Instruction: Only reproduce the lines from the line containing "text: (790, 40) -> (750, 31), 2 -> 6" onward, exactly, through the final line of the data below.

(Items from a dataset)
■ ■ ■ ■

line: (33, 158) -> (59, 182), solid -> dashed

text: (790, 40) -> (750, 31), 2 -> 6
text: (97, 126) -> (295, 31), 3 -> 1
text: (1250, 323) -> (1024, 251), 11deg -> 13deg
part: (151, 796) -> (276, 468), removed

■ ■ ■ ■

Finished exercise:
text: (790, 40) -> (750, 31), 2 -> 6
text: (97, 126) -> (295, 31), 3 -> 1
text: (1250, 323) -> (1024, 251), 11deg -> 13deg
part: (151, 796) -> (276, 468), removed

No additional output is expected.